_SUPPLIED DATA:_
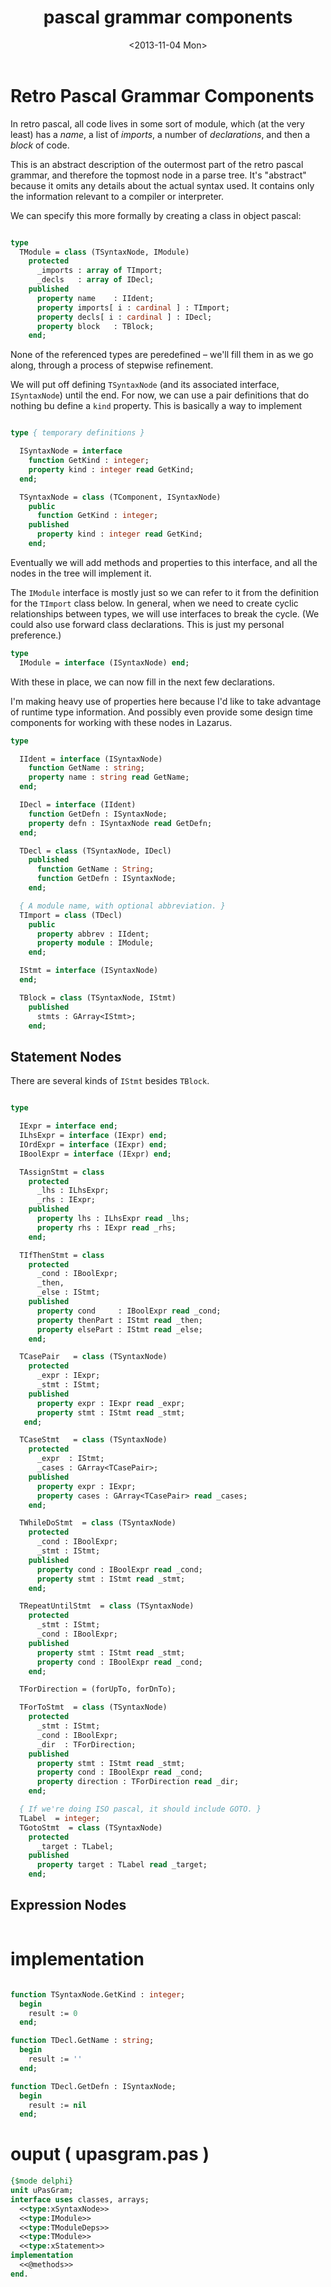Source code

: #+title: pascal grammar components
#+date: <2013-11-04 Mon>

* Retro Pascal Grammar Components

In retro pascal, all code lives in some sort of module, which (at the very least) has a /name/, a list of /imports/, a number of /declarations/, and then a /block/ of code.

This is an abstract description of the outermost part of the retro pascal grammar, and therefore the topmost node in a parse tree. It's "abstract" because it omits any details about the actual syntax used. It contains only the information relevant to a compiler or interpreter.

We can specify this more formally by creating a class in object pascal:

#+name: type:TModule
#+begin_src pascal

  type
    TModule = class (TSyntaxNode, IModule)
      protected
        _imports : array of TImport;
        _decls   : array of IDecl;
      published
        property name    : IIdent;
        property imports[ i : cardinal ] : TImport;
        property decls[ i : cardinal ] : IDecl;
        property block   : TBlock;
      end;

#+end_src

None of the referenced types are peredefined -- we'll fill them in as we go along, through a process of stepwise refinement.

We will put off defining =TSyntaxNode= (and its associated interface, =ISyntaxNode=) until the end. For now, we can use a pair definitions that do nothing bu define a =kind= property. This is basically a way to implement

#+name: type:xSyntaxNode
#+begin_src pascal

  type { temporary definitions }

    ISyntaxNode = interface
      function GetKind : integer;
      property kind : integer read GetKind;
    end;

    TSyntaxNode = class (TComponent, ISyntaxNode)
      public
        function GetKind : integer;
      published
        property kind : integer read GetKind;
      end;

#+end_src

Eventually we will add methods and properties to this interface, and all the nodes in the tree will implement it.

The =IModule= interface is mostly just so we can refer to it from the definition for the =TImport= class below. In general, when we need to create cyclic relationships between types, we will use interfaces to break the cycle. (We could also use forward class declarations. This is just my personal preference.)

#+name: type:IModule
#+begin_src pascal
  type
    IModule = interface (ISyntaxNode) end;
#+end_src

With these in place, we can now fill in the next few declarations.

I'm making heavy use of properties here because I'd like to take advantage of runtime type information. And possibly even provide some design time components for working with these nodes in Lazarus.

#+name: type:TModuleDeps
#+begin_src pascal
  type

    IIdent = interface (ISyntaxNode)
      function GetName : string;
      property name : string read GetName;
    end;

    IDecl = interface (IIdent)
      function GetDefn : ISyntaxNode;
      property defn : ISyntaxNode read GetDefn;
    end;

    TDecl = class (TSyntaxNode, IDecl)
      published
        function GetName : String;
        function GetDefn : ISyntaxNode;
      end;

    { A module name, with optional abbreviation. }
    TImport = class (TDecl)
      public
        property abbrev : IIdent;
        property module : IModule;
      end;

    IStmt = interface (ISyntaxNode)
    end;

    TBlock = class (TSyntaxNode, IStmt)
      published
        stmts : GArray<IStmt>;
      end;

#+end_src

** Statement Nodes

There are several kinds of =IStmt= besides =TBlock=.

#+name: type:xStatement
#+begin_src pascal

  type

    IExpr = interface end;
    ILhsExpr = interface (IExpr) end;
    IOrdExpr = interface (IExpr) end;
    IBoolExpr = interface (IExpr) end;

    TAssignStmt = class
      protected
        _lhs : ILhsExpr;
        _rhs : IExpr;
      published
        property lhs : ILhsExpr read _lhs;
        property rhs : IExpr read _rhs;
      end;

    TIfThenStmt = class
      protected
        _cond : IBoolExpr;
        _then,
        _else : IStmt;
      published
        property cond     : IBoolExpr read _cond;
        property thenPart : IStmt read _then;
        property elsePart : IStmt read _else;
      end;

    TCasePair   = class (TSyntaxNode)
      protected
        _expr : IExpr;
        _stmt : IStmt;
      published
        property expr : IExpr read _expr;
        property stmt : IStmt read _stmt;
     end;

    TCaseStmt   = class (TSyntaxNode)
      protected
        _expr  : IStmt;
        _cases : GArray<TCasePair>;
      published
        property expr : IExpr;
        property cases : GArray<TCasePair> read _cases;
      end;

    TWhileDoStmt  = class (TSyntaxNode)
      protected
        _cond : IBoolExpr;
        _stmt : IStmt;
      published
        property cond : IBoolExpr read _cond;
        property stmt : IStmt read _stmt;
      end;

    TRepeatUntilStmt  = class (TSyntaxNode)
      protected
        _stmt : IStmt;
        _cond : IBoolExpr;
      published
        property stmt : IStmt read _stmt;
        property cond : IBoolExpr read _cond;
      end;

    TForDirection = (forUpTo, forDnTo);

    TForToStmt  = class (TSyntaxNode)
      protected
        _stmt : IStmt;
        _cond : IBoolExpr;
        _dir  : TForDirection;
      published
        property stmt : IStmt read _stmt;
        property cond : IBoolExpr read _cond;
        property direction : TForDirection read _dir;
      end;

    { If we're doing ISO pascal, it should include GOTO. }
    TLabel  = integer;
    TGotoStmt  = class (TSyntaxNode)
      protected
        _target : TLabel;
      published
        property target : TLabel read _target;
      end;

#+end_src

** Expression Nodes

#+begin_src pascal

#+end_src


* implementation

#+name: @methods
#+begin_src pascal

  function TSyntaxNode.GetKind : integer;
    begin
      result := 0
    end;

  function TDecl.GetName : string;
    begin
      result := ''
    end;

  function TDecl.GetDefn : ISyntaxNode;
    begin
      result := nil
    end;

#+end_src

* ouput ( upasgram.pas )

#+begin_src pascal :tangle "~/r/retropas/upasgram.pas" :comments both :noweb tangle
  {$mode delphi}
  unit uPasGram;
  interface uses classes, arrays;
    <<type:xSyntaxNode>>
    <<type:IModule>>
    <<type:TModuleDeps>>
    <<type:TModule>>
    <<type:xStatement>>
  implementation
    <<@methods>>
  end.
#+end_src
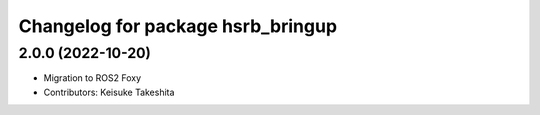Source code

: ^^^^^^^^^^^^^^^^^^^^^^^^^^^^^^^^^^^^^^^^^^^^
Changelog for package hsrb_bringup
^^^^^^^^^^^^^^^^^^^^^^^^^^^^^^^^^^^^^^^^^^^^

2.0.0 (2022-10-20)
-------------------
* Migration to ROS2 Foxy
* Contributors: Keisuke Takeshita
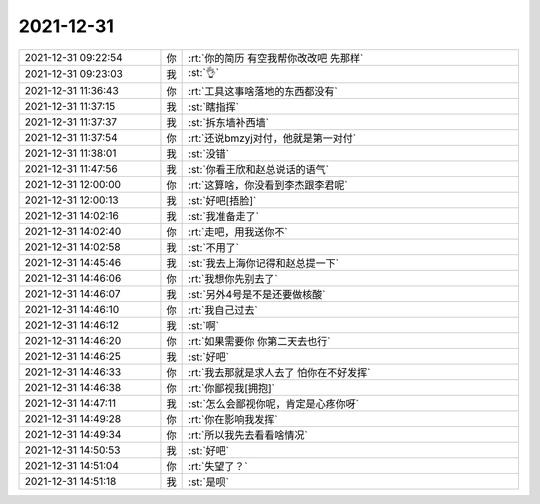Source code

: 2021-12-31
-------------

.. list-table::
   :widths: 25, 1, 60

   * - 2021-12-31 09:22:54
     - 你
     - :rt:`你的简历 有空我帮你改改吧 先那样`
   * - 2021-12-31 09:23:03
     - 我
     - :st:`👌`
   * - 2021-12-31 11:36:43
     - 你
     - :rt:`工具这事啥落地的东西都没有`
   * - 2021-12-31 11:37:15
     - 我
     - :st:`瞎指挥`
   * - 2021-12-31 11:37:37
     - 我
     - :st:`拆东墙补西墙`
   * - 2021-12-31 11:37:54
     - 你
     - :rt:`还说bmzyj对付，他就是第一对付`
   * - 2021-12-31 11:38:01
     - 我
     - :st:`没错`
   * - 2021-12-31 11:47:56
     - 我
     - :st:`你看王欣和赵总说话的语气`
   * - 2021-12-31 12:00:00
     - 你
     - :rt:`这算啥，你没看到李杰跟李君呢`
   * - 2021-12-31 12:00:13
     - 我
     - :st:`好吧[捂脸]`
   * - 2021-12-31 14:02:16
     - 我
     - :st:`我准备走了`
   * - 2021-12-31 14:02:40
     - 你
     - :rt:`走吧，用我送你不`
   * - 2021-12-31 14:02:58
     - 我
     - :st:`不用了`
   * - 2021-12-31 14:45:46
     - 我
     - :st:`我去上海你记得和赵总提一下`
   * - 2021-12-31 14:46:06
     - 你
     - :rt:`我想你先别去了`
   * - 2021-12-31 14:46:07
     - 我
     - :st:`另外4号是不是还要做核酸`
   * - 2021-12-31 14:46:10
     - 你
     - :rt:`我自己过去`
   * - 2021-12-31 14:46:12
     - 我
     - :st:`啊`
   * - 2021-12-31 14:46:20
     - 你
     - :rt:`如果需要你 你第二天去也行`
   * - 2021-12-31 14:46:25
     - 我
     - :st:`好吧`
   * - 2021-12-31 14:46:33
     - 你
     - :rt:`我去那就是求人去了 怕你在不好发挥`
   * - 2021-12-31 14:46:38
     - 你
     - :rt:`你鄙视我[拥抱]`
   * - 2021-12-31 14:47:11
     - 我
     - :st:`怎么会鄙视你呢，肯定是心疼你呀`
   * - 2021-12-31 14:49:28
     - 你
     - :rt:`你在影响我发挥`
   * - 2021-12-31 14:49:34
     - 你
     - :rt:`所以我先去看看啥情况`
   * - 2021-12-31 14:50:53
     - 我
     - :st:`好吧`
   * - 2021-12-31 14:51:04
     - 你
     - :rt:`失望了？`
   * - 2021-12-31 14:51:18
     - 我
     - :st:`是呗`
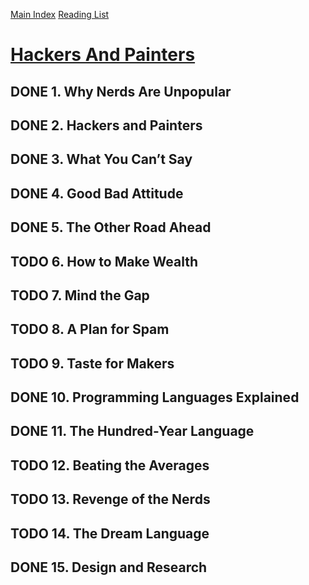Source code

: [[../index.org][Main Index]]
[[./index.org][Reading List]]

* [[https://www.safaribooksonline.com/library/view/hackers-painters/0596006624/ch02.html][Hackers And Painters]]
** DONE 1. Why Nerds Are Unpopular
   CLOSED: [2017-03-27 Mon 11:03]
** DONE 2. Hackers and Painters
   CLOSED: [2017-03-27 Mon 11:00]
   :LOGBOOK:
   CLOCK: [2017-03-27 Mon 10:43]--[2017-03-27 Mon 11:00] =>  0:17
   :END:
** DONE 3. What You Can’t Say
   CLOSED: [2017-03-28 Tue 06:57]
** DONE 4. Good Bad Attitude
   CLOSED: [2017-03-28 Tue 07:05]
   :LOGBOOK:
   CLOCK: [2017-03-28 Tue 06:58]--[2017-03-28 Tue 07:05] =>  0:07
   :END:
** DONE 5. The Other Road Ahead
   CLOSED: [2017-04-06 Thu 13:30]
** TODO 6. How to Make Wealth
** TODO 7. Mind the Gap
** TODO 8. A Plan for Spam
** TODO 9. Taste for Makers
** DONE 10. Programming Languages Explained
   CLOSED: [2017-03-28 Tue 09:30]
   :LOGBOOK:
   CLOCK: [2017-03-28 Tue 09:21]--[2017-03-28 Tue 09:30] =>  0:09
   :END:
** DONE 11. The Hundred-Year Language
   CLOSED: [2017-03-28 Tue 10:37]
   :LOGBOOK:
   CLOCK: [2017-03-28 Tue 10:22]--[2017-03-28 Tue 10:37] =>  0:15
   :END:
** TODO 12. Beating the Averages
** TODO 13. Revenge of the Nerds
** TODO 14. The Dream Language
** DONE 15. Design and Research
   CLOSED: [2017-04-06 Thu 13:39]
   :LOGBOOK:
   CLOCK: [2017-04-06 Thu 13:32]--[2017-04-06 Thu 13:39] =>  0:07
   :END:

_TASK PROMPT:_
Establish how many lines of the data above contain "methods". State that number and no more.

_ANSWER TO THIS TASK:_
3